→ Short problem
Render every line of the records as a Markdown table with two columns, Row and Line, numbering the rows and omitting blank lines. Leave the pictures out of the table.

-- begin Extracted data --

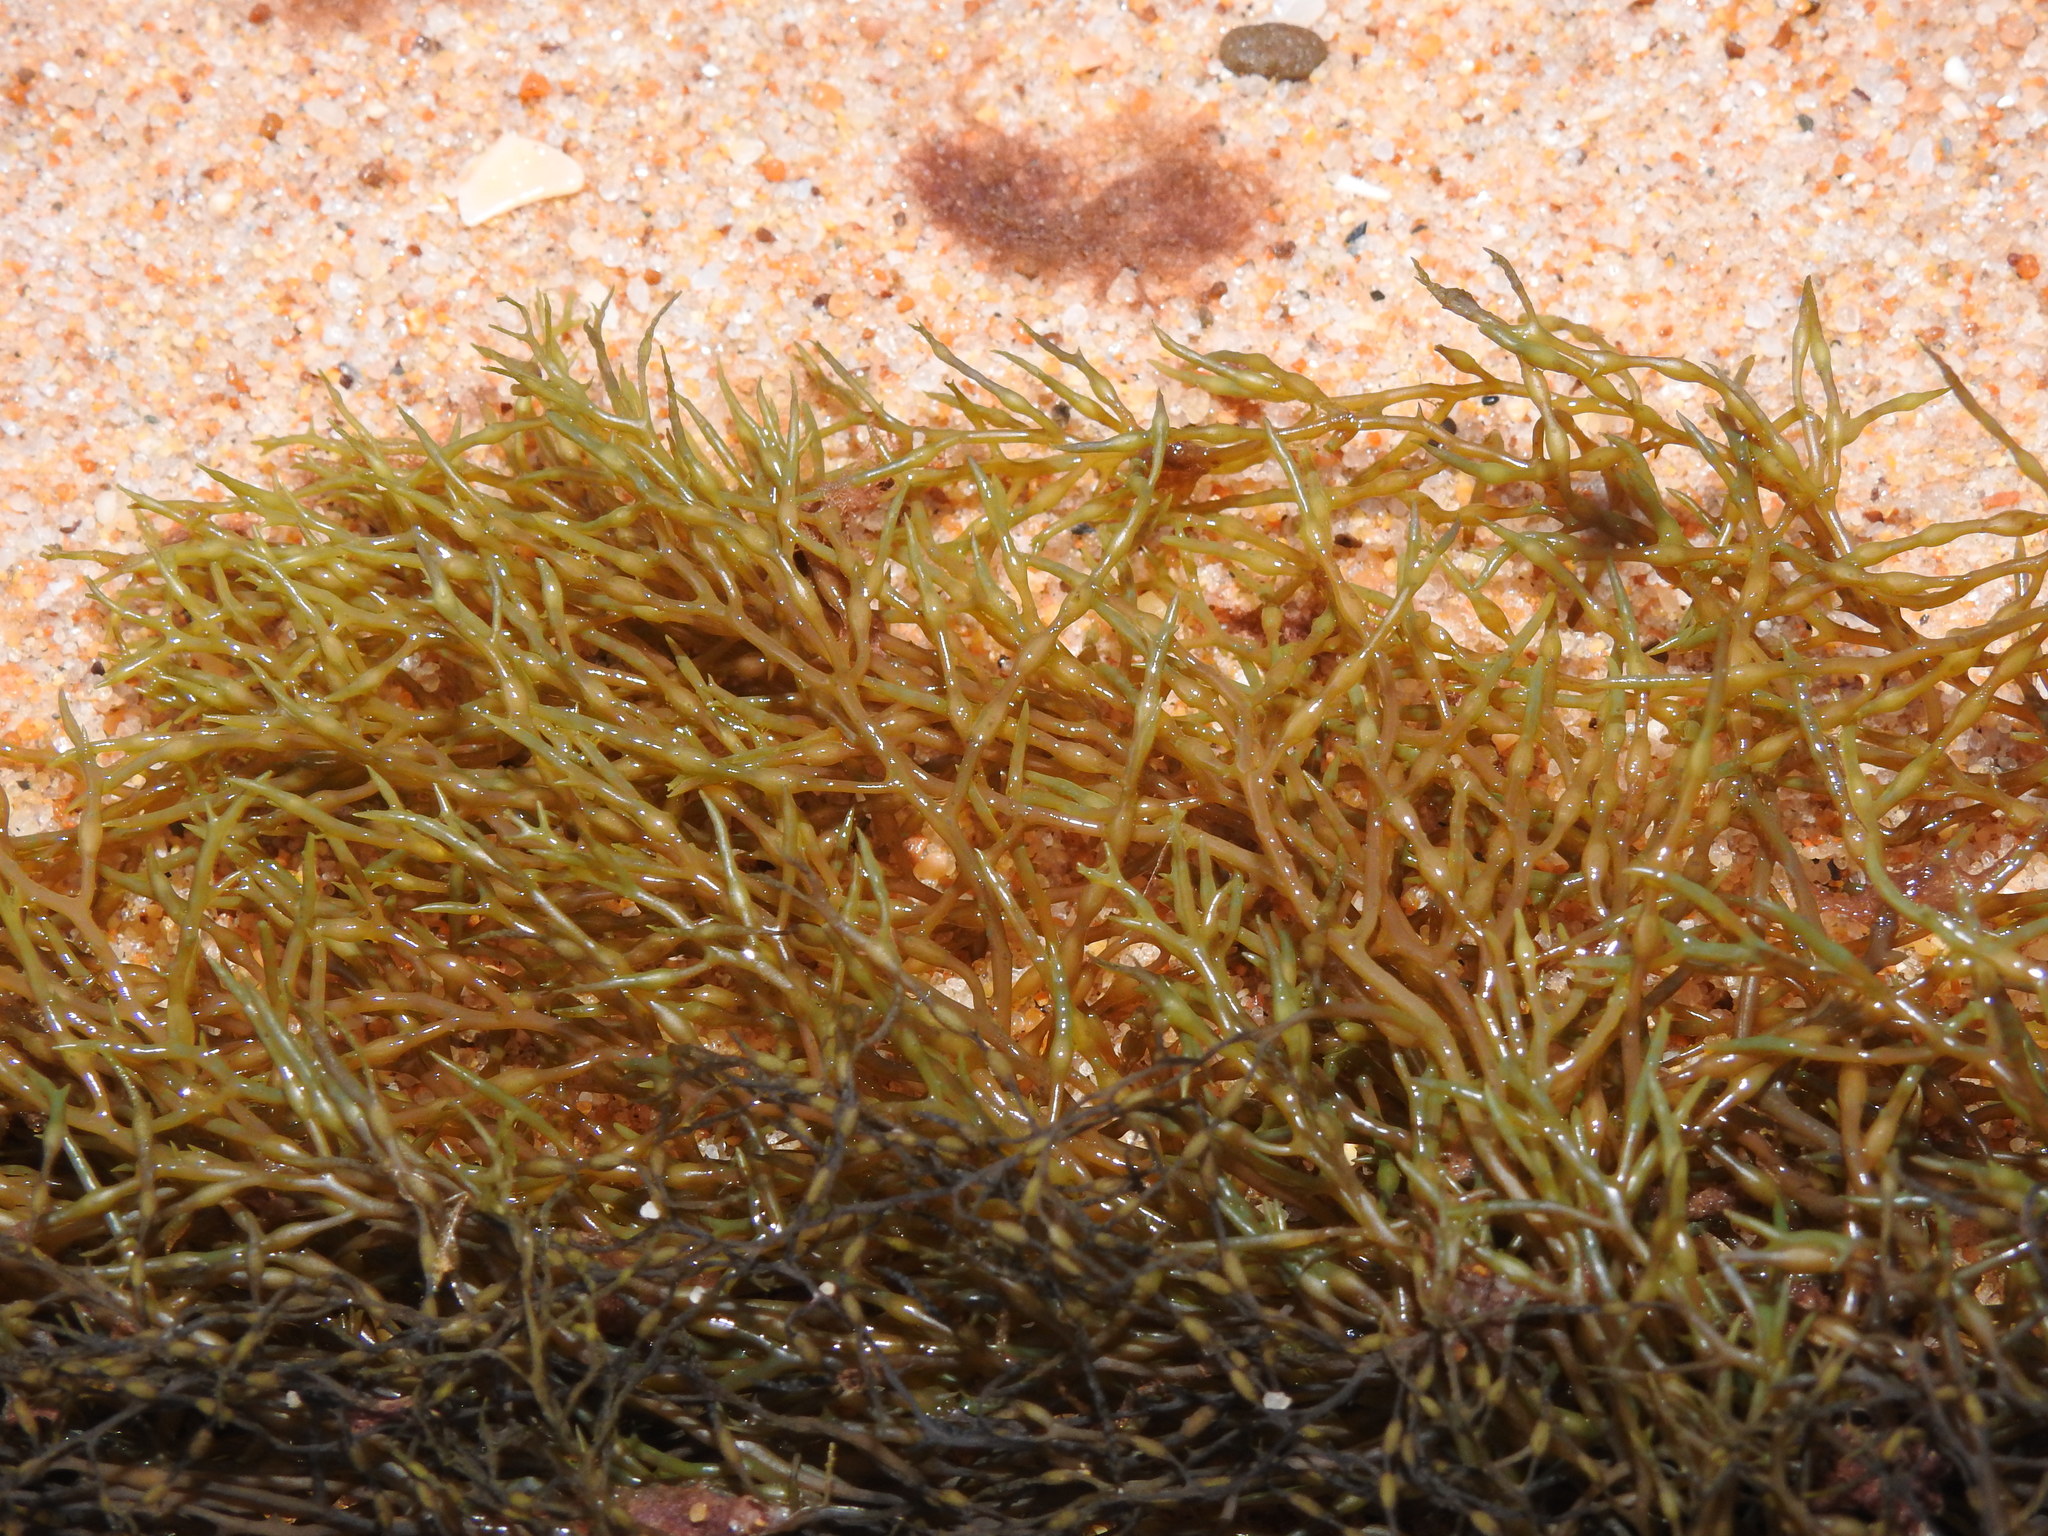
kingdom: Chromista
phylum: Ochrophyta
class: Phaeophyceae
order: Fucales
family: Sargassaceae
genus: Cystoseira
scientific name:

-- end Extracted data --

→ Finished task
| Row | Line |
|---|---|
| 1 | kingdom: Chromista |
| 2 | phylum: Ochrophyta |
| 3 | class: Phaeophyceae |
| 4 | order: Fucales |
| 5 | family: Sargassaceae |
| 6 | genus: Cystoseira |
| 7 | scientific name: |